The Danger of Do-It-Yourself Divorce

The Danger of Do-It-Yourself Divorce

Jim & Barb have been married 20 years and have owned their current home for over 10 years. Without the benefit of legal or tax advice, they decide to divorce with Jim taking his retirement and Barb taking the equity in the home which are equal in value.

It appears to be equitable until a year later when Barb decides to sell the home.  It sells for the same market value at the time of the divorce but now Barb pays all the sales costs.  The unpaid balance on the home was much larger than normal because it had been refinanced for $750,000 two years earlier.

When Jim gave Barb his equity in the house, he also gave her his tax liability in the home.  Barb has a substantial capital gain because the home was purchased for a much lower price ten years earlier.  Capital gain is calculated by taking the sales price less sales costs, plus capital improvements made, less the purchase price.

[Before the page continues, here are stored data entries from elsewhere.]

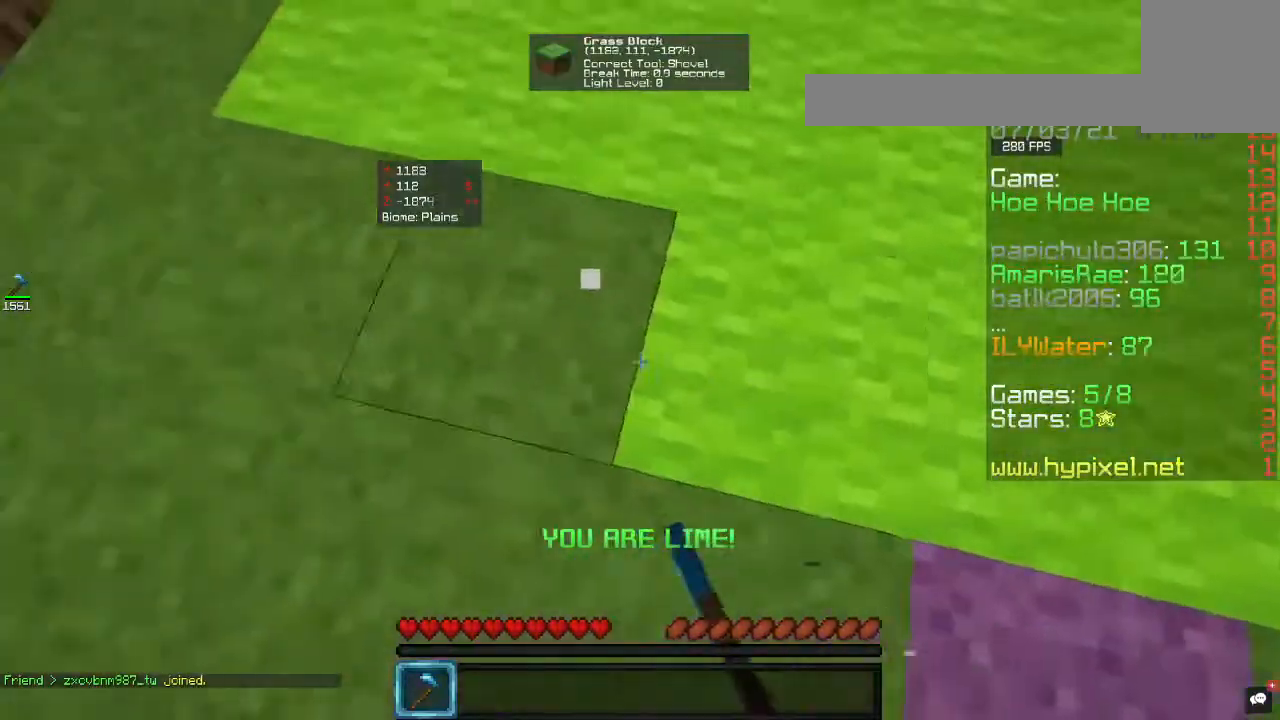
{"keys": ["a", "s"], "mouse": ["right"], "events": [[100, "w", "down"], [267, "w", "up"], [467, "s", "down"]]}
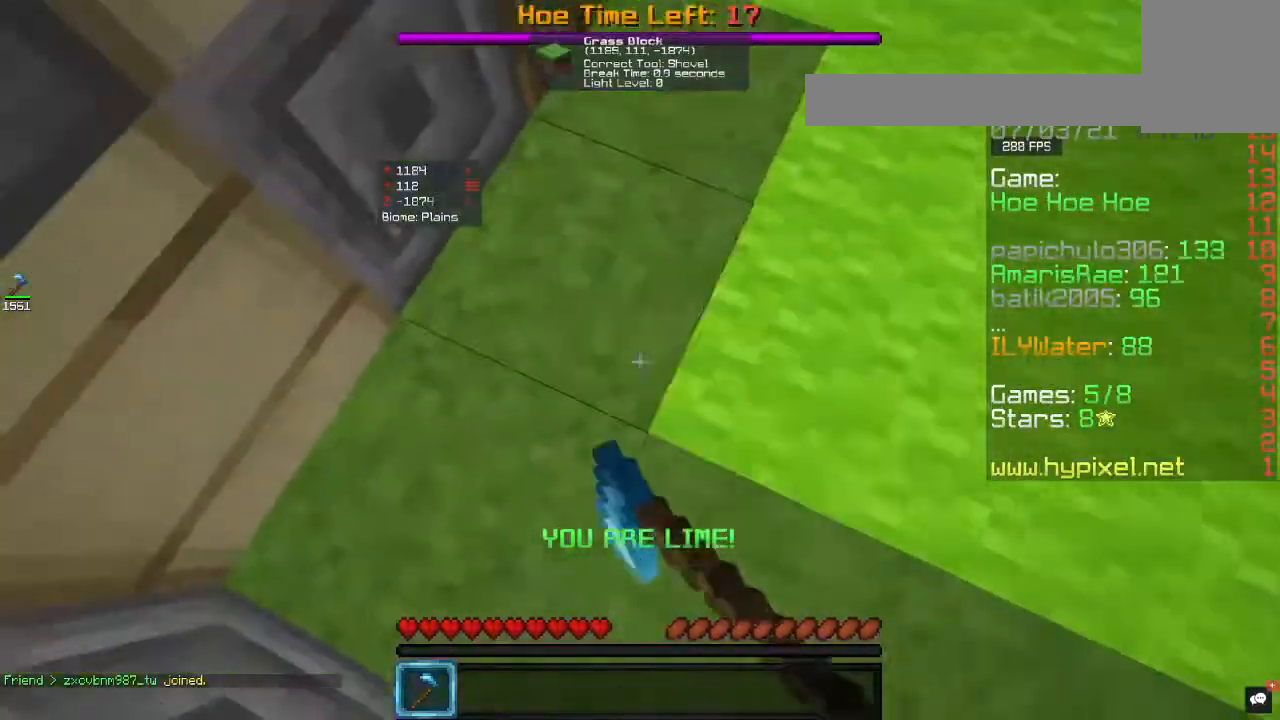
{"keys": ["d"], "mouse": ["right"], "events": [[67, "a", "up"], [133, "d", "down"], [400, "s", "up"]]}
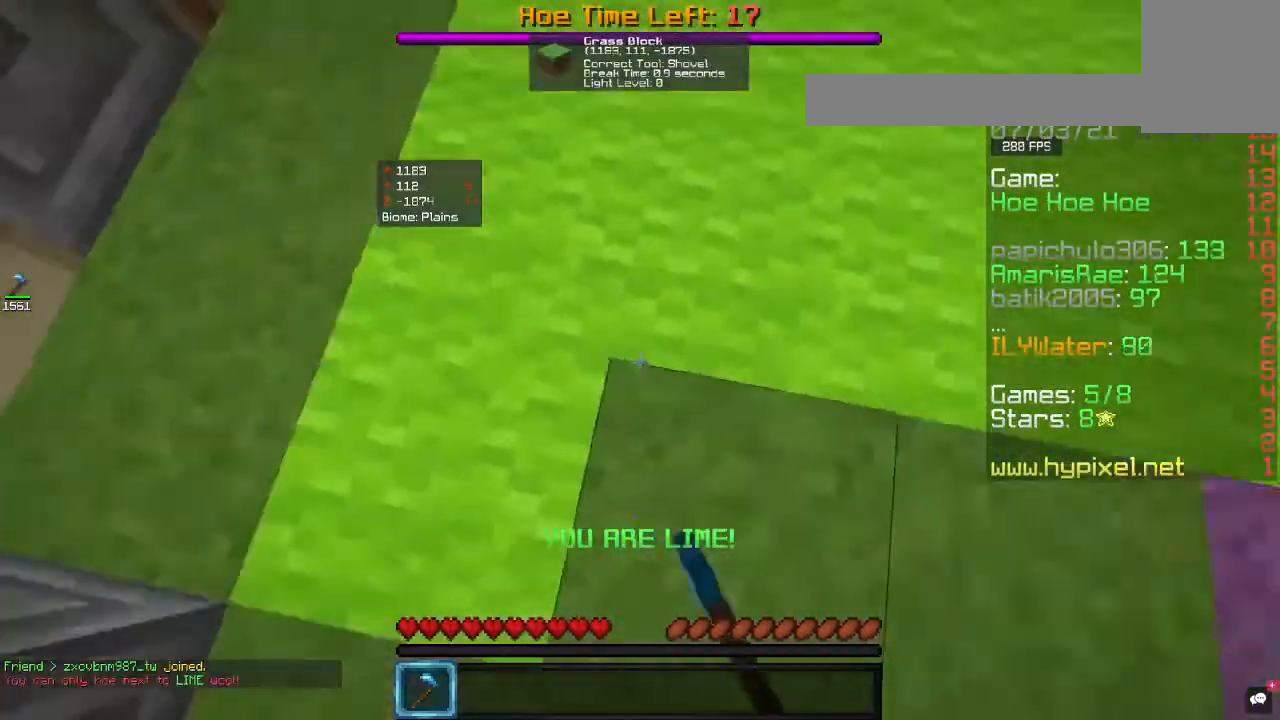
{"keys": ["d"], "mouse": ["right"], "events": []}
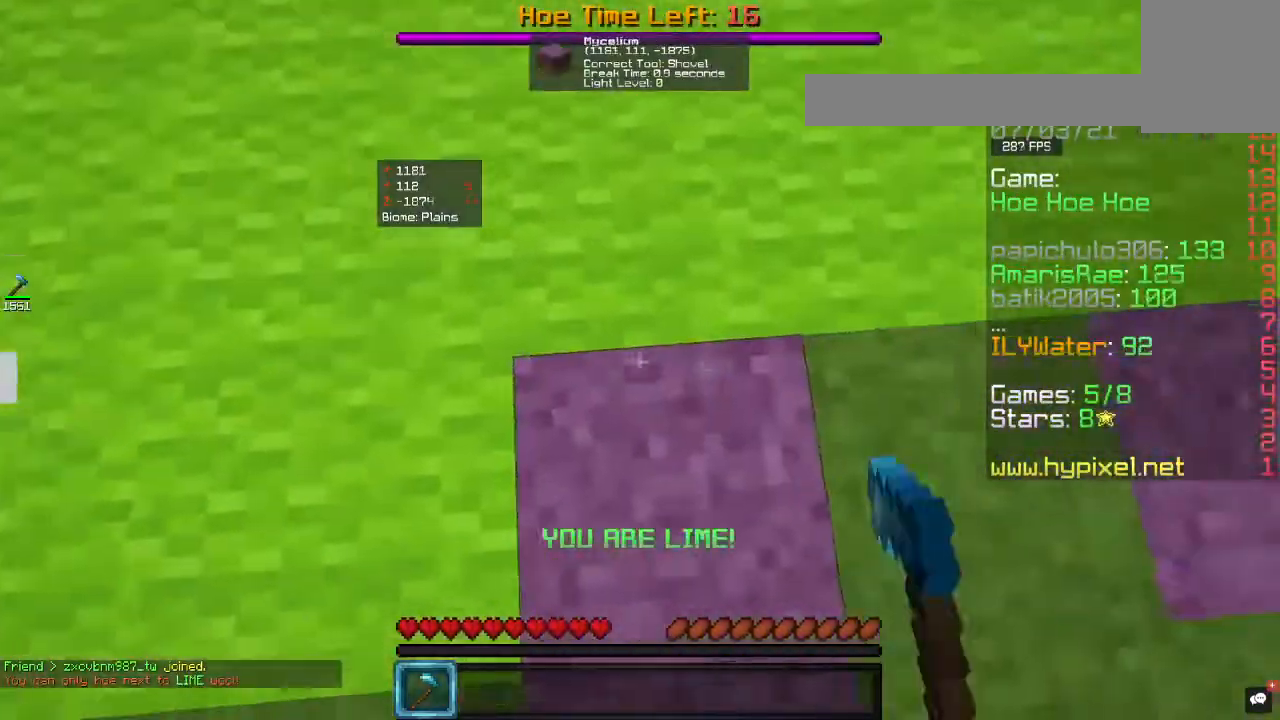
{"keys": ["d", "s"], "mouse": ["right"], "events": [[467, "s", "down"]]}
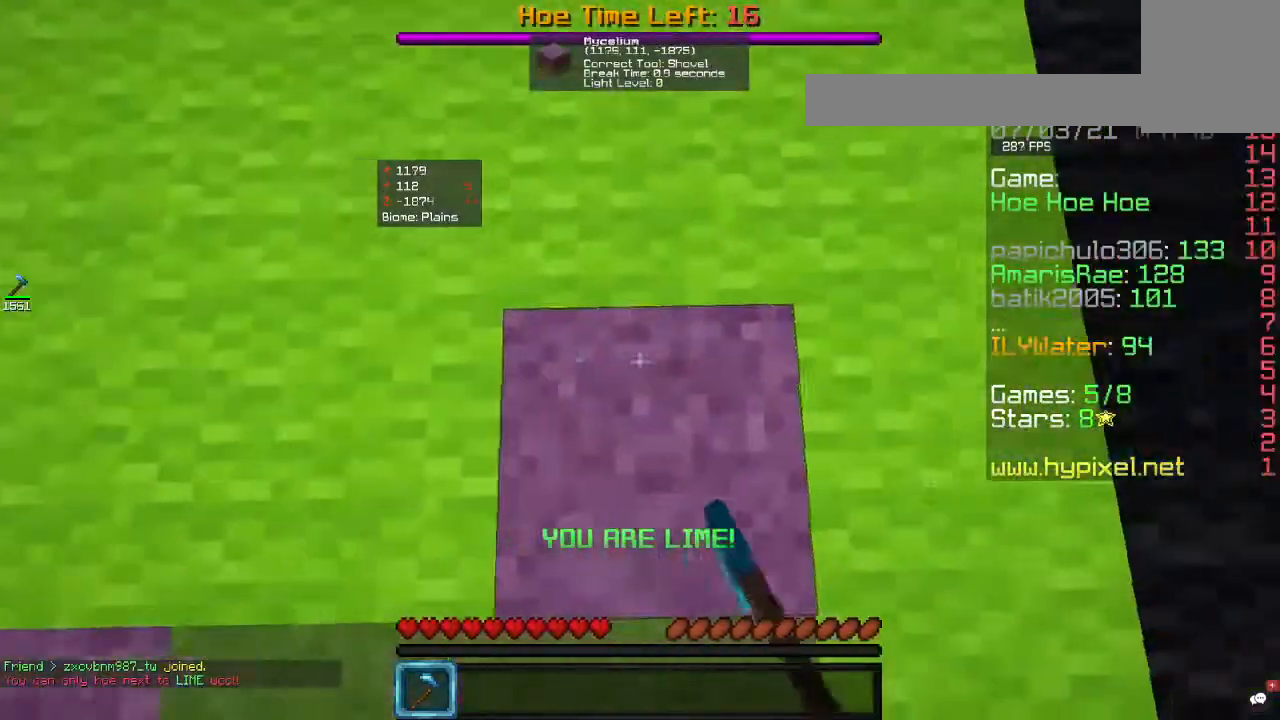
{"keys": ["a"], "mouse": ["right"], "events": [[100, "d", "up"], [133, "a", "down"], [267, "s", "up"]]}
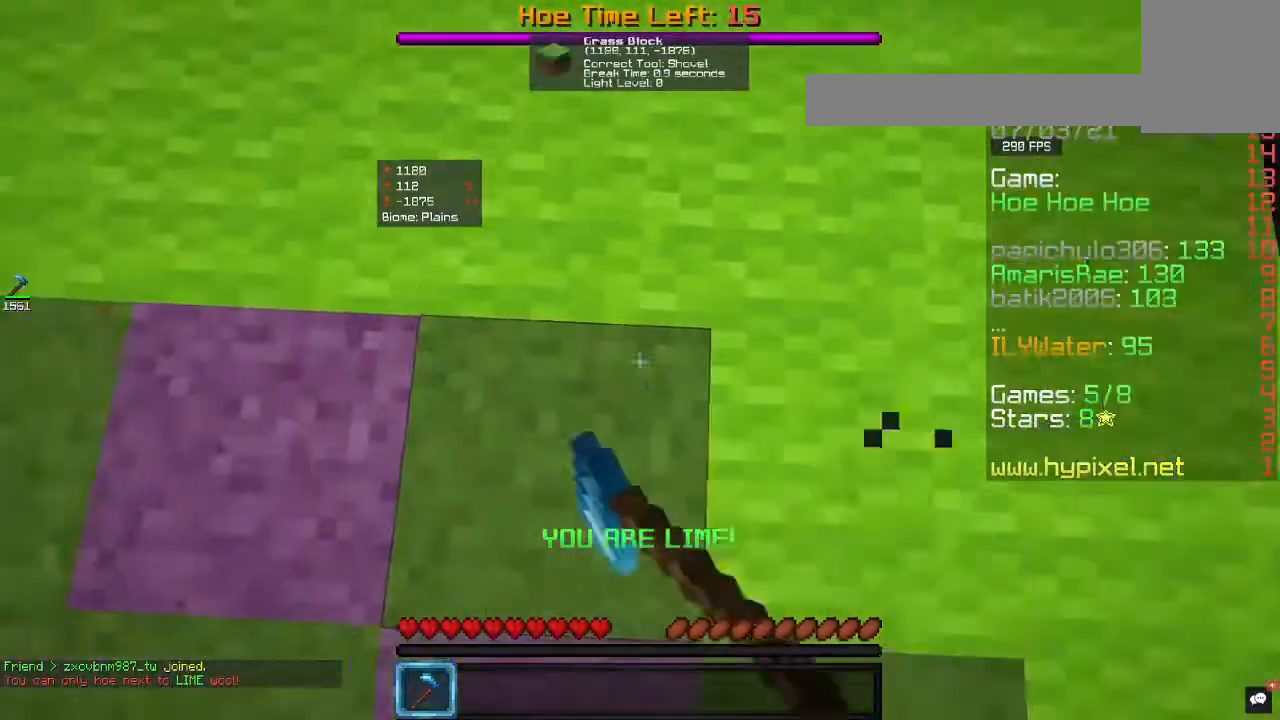
{"keys": ["a"], "mouse": ["right"], "events": []}
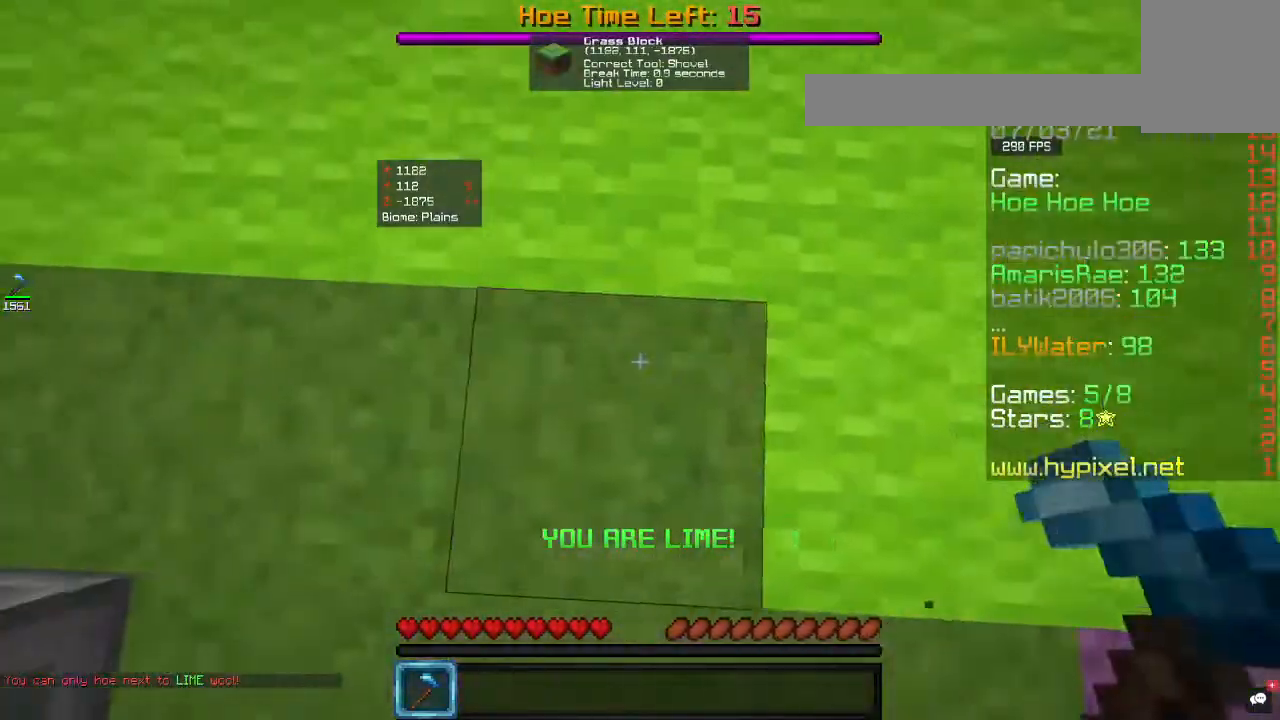
{"keys": ["a", "d", "s"], "mouse": ["right"], "events": [[467, "s", "down"], [500, "d", "down"]]}
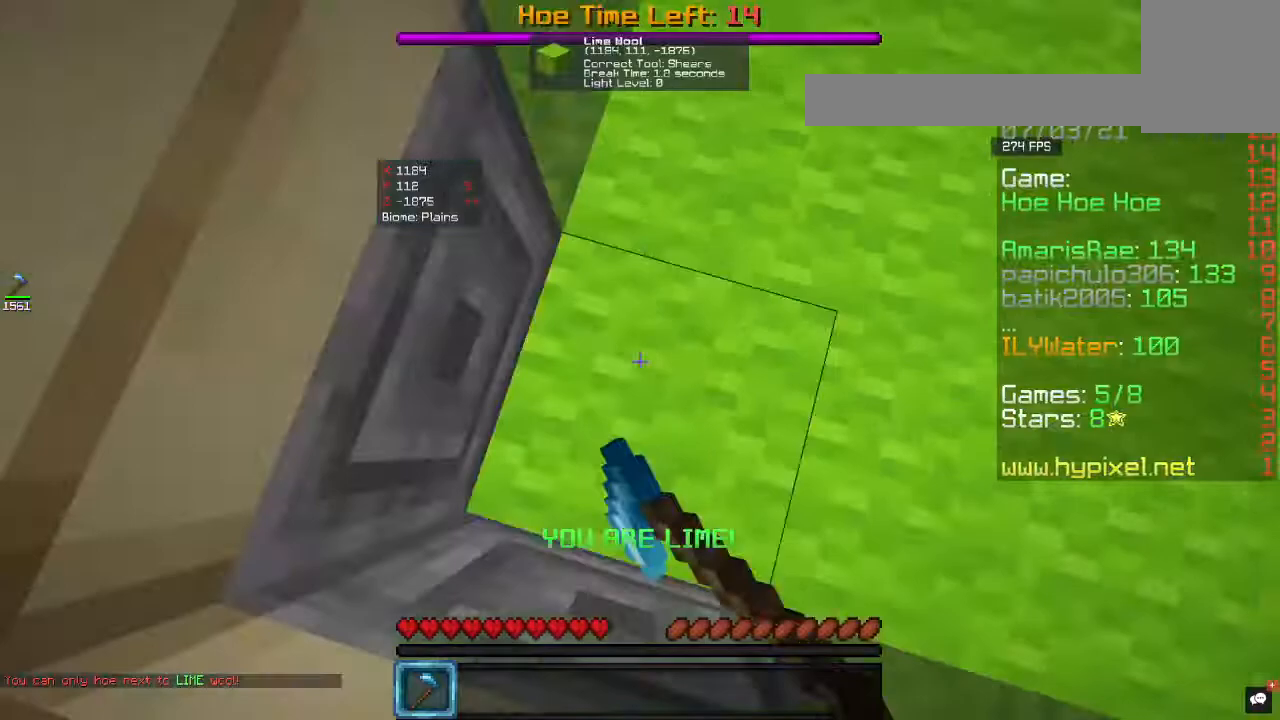
{"keys": ["d", "s"], "mouse": ["right"], "events": [[33, "a", "up"], [267, "s", "up"], [433, "s", "down"]]}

Since she is single, she has a $250,000 exclusion and the balance of the gain of $456,750 will be taxable as long-term capital gains.  Let's assume her rate is 15%, Barb would owe $68,513 in capital gains taxes.

When calculating Barb's net proceeds from this sale and accounting for the sales costs, mortgage balance, and federal taxes due, she only realizes $88,487 in this example while Jim walked away from the divorce with the full value of his retirement account of $225,000.

It doesn't appear to have been an equitable settlement.  Contributing to this inequity was an apparent misunderstanding of how taxes are calculated and that the expenses incurred with the sale of the home as a single person would be borne solely by herself.

No gain or loss is recognizable on the transfer of the residence if related to the end of a marriage.  It is treated as a gift with no gift tax due if the transfer is within two years prior to the divorce or one year following.  There is no change in basis; it is carried over to the gifted party.

A marriage is a legal arrangement and divorcing deserves the benefit of expert advice.  An attorney who is familiar with potential tax consequences could have advised his/her client about the potential tax consequences and possibly suggested a more equitable division of assets.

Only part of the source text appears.